Vitol Group handed a record $10.6 billion to its executives and senior staff through share buybacks last year, as the fallout of the energy crisis continued to deliver extraordinary riches to the world’s commodity traders.
The share repurchase – almost certainly the highest such payout in the industry’s history – means privately held Vitol has distributed over $31 billion to its partners in the past decade, according to the company’s audited annual accounts seen by Bloomberg News.
The numbers show how the disruptions that followed Russia’s invasion of Ukraine have handed a spectacular bonanza to a small group of commodity traders that their predecessors could only have dreamed of. Vitol has paid out more through buybacks in the past three years than in the previous 17 years combined.
The world’s largest commodity trading house, the company is owned by 450-500 of its employees, a senior executive told a New York court last year. Based on that number, the 2024 payout would represent an average of over $20 million per partner, with some top executives and traders likely having received multiples of that.
The results also cement Vitol’s position as the most profitable commodity trading house by far: its net profit for the year of $8.7 billion was more than the combined profits of its four closest rivals, Glencore Plc, Trafigura Group, Mercuria Energy Group Ltd. and Gunvor Group.
Still, the huge payout comes as earnings are moderating across the industry. Vitol’s buyback in 2024 outstripped its profit for the year, meaning that the group’s equity dropped from $32.5 billion at the end of 2023 to $30.7 billion at the end of 2024.
There’s a similar trend taking place across the largest commodity trading companies, many of which operate as employee-owned partnerships, particularly as senior executives who have accumulated valuable shareholdings retire. At Vitol, executive board members including Chris Bake, the company’s longtime head of origination, Mike Muller, head of Asia, and Gerard Delsad, head of the Geneva office, have all recently announced their retirement.

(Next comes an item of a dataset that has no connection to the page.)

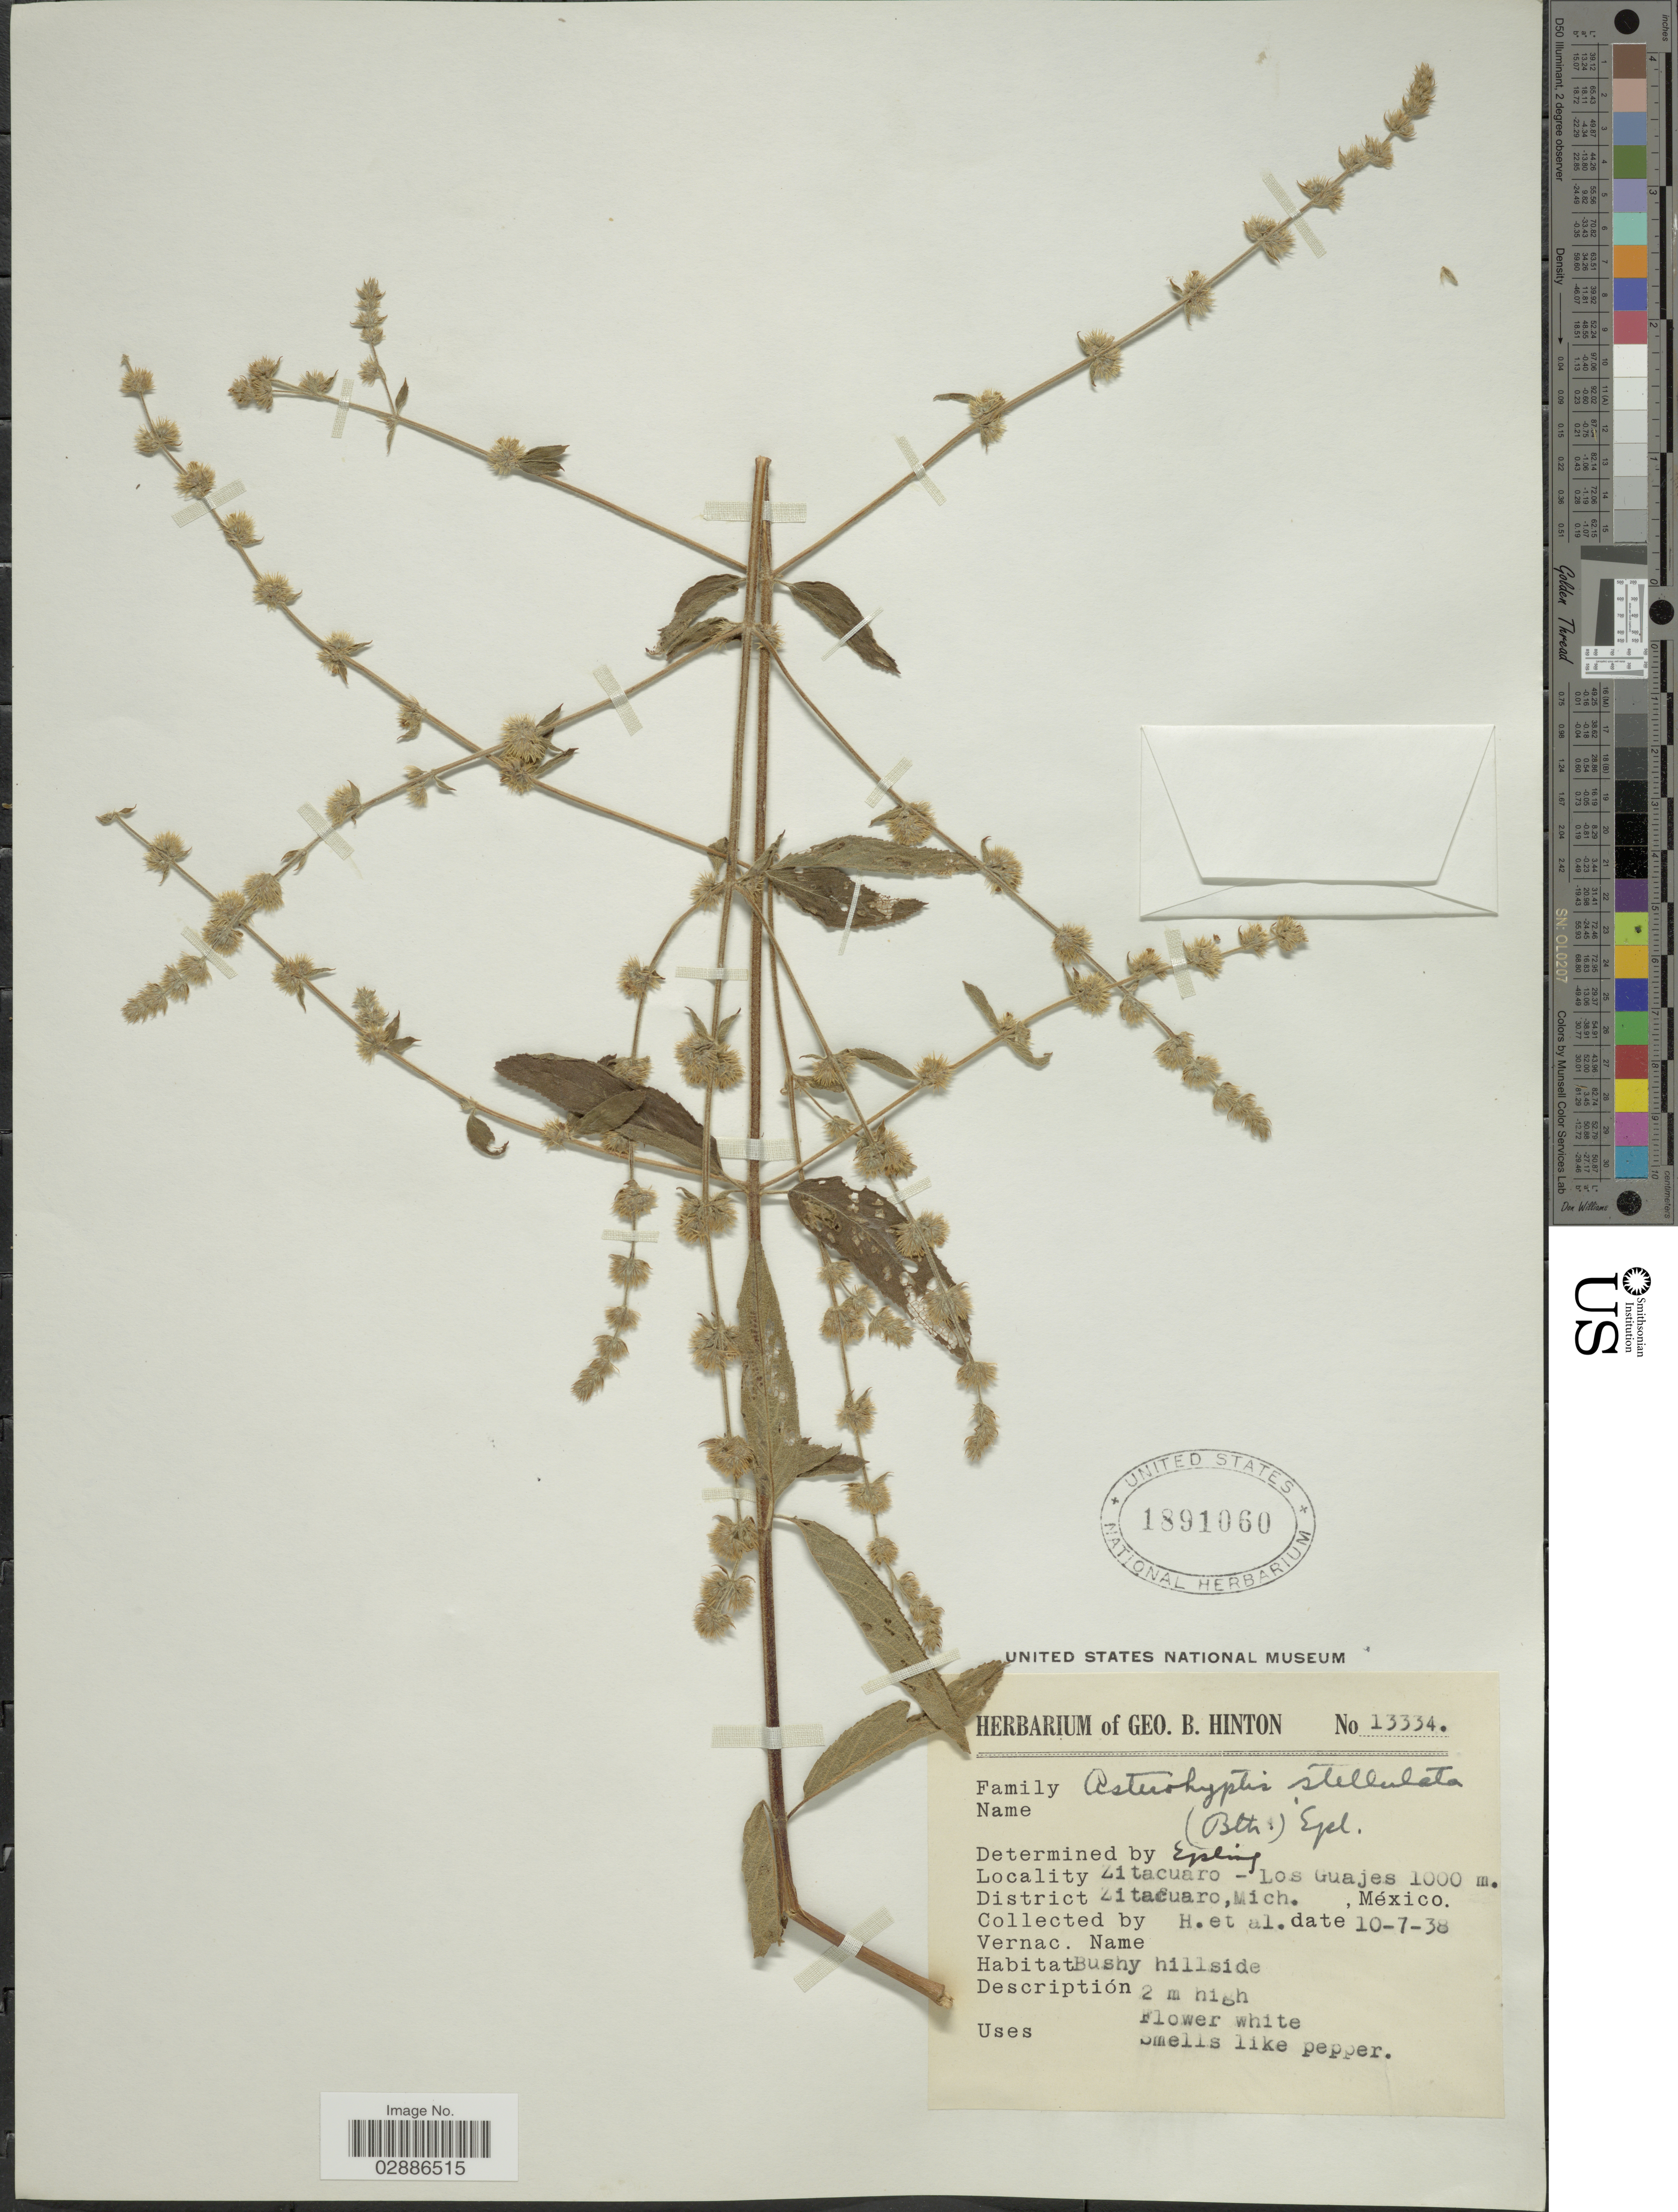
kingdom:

In a management report, Vitol said that it had spent a further $1.7 billion on buybacks so far in 2025, as of June.
A Vitol spokesperson didn’t immediately respond to requests for comment.
The share buybacks are paid on top of salaries and bonuses. Vitol’s personnel expense amounted to $2.1 billion in 2024, down 10 percent from the previous year, according to the accounts. The company says on its website it has over 1,800 employees.

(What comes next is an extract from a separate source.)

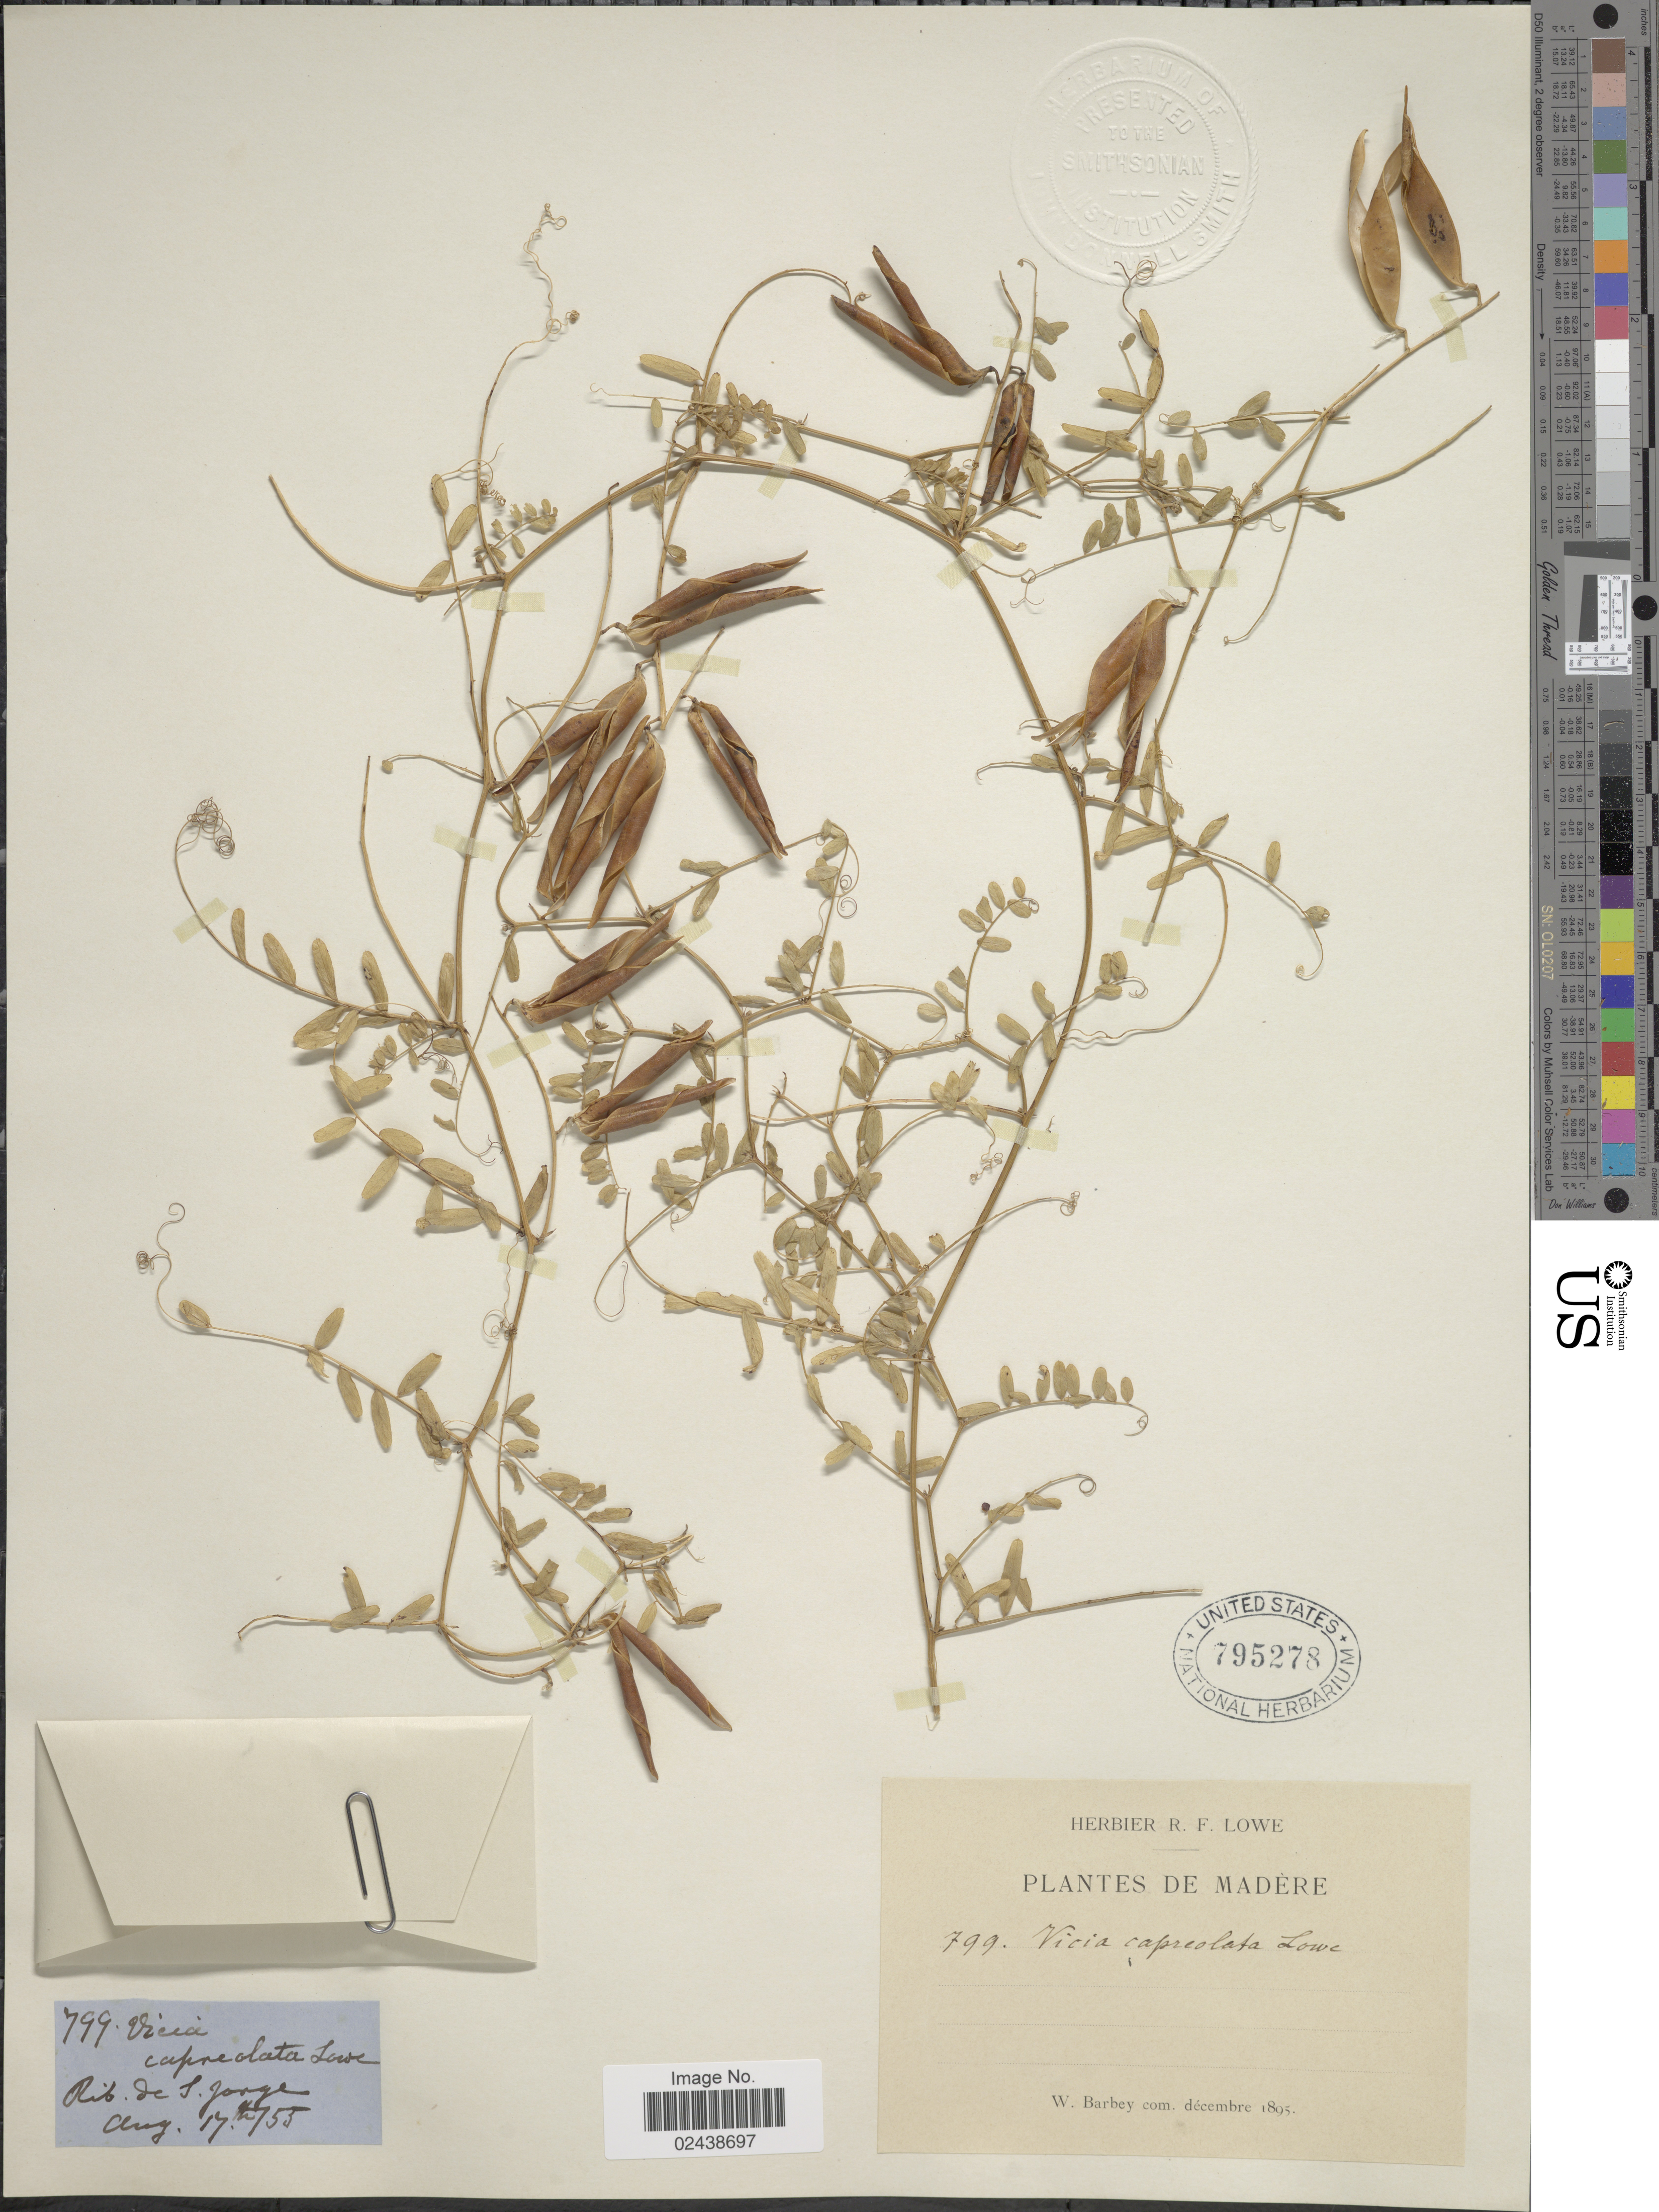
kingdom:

As well as the bumper payouts, commodity trading houses are also re-investing a portion of their mega profits into assets, from oil wells and refineries to renewables. In 2024, Vitol bought Italian refiner Saras SpA as well as coal trader Noble Resources Trading Ltd. In 2025, it has announced a $1.65 billion deal to buy oil and liquefied natural gas projects from Eni SpA in Ivory Coast and the Republic of Congo.
Vitol and several of its energy trading rivals have also embarked on an aggressive expansion into metals over the past year.
Also in 2024, according to the accounts, Vitol reduced its shareholding in Vitol Bahrain, which has long been a key entity for its deals in the Middle East, from 100 percent to 11 percent. It also reorganized its shareholding in VPI, the UK power generation unit whose activities have drawn scrutiny as prices soared, maintaining a 25 percent stake through a Jersey holding company.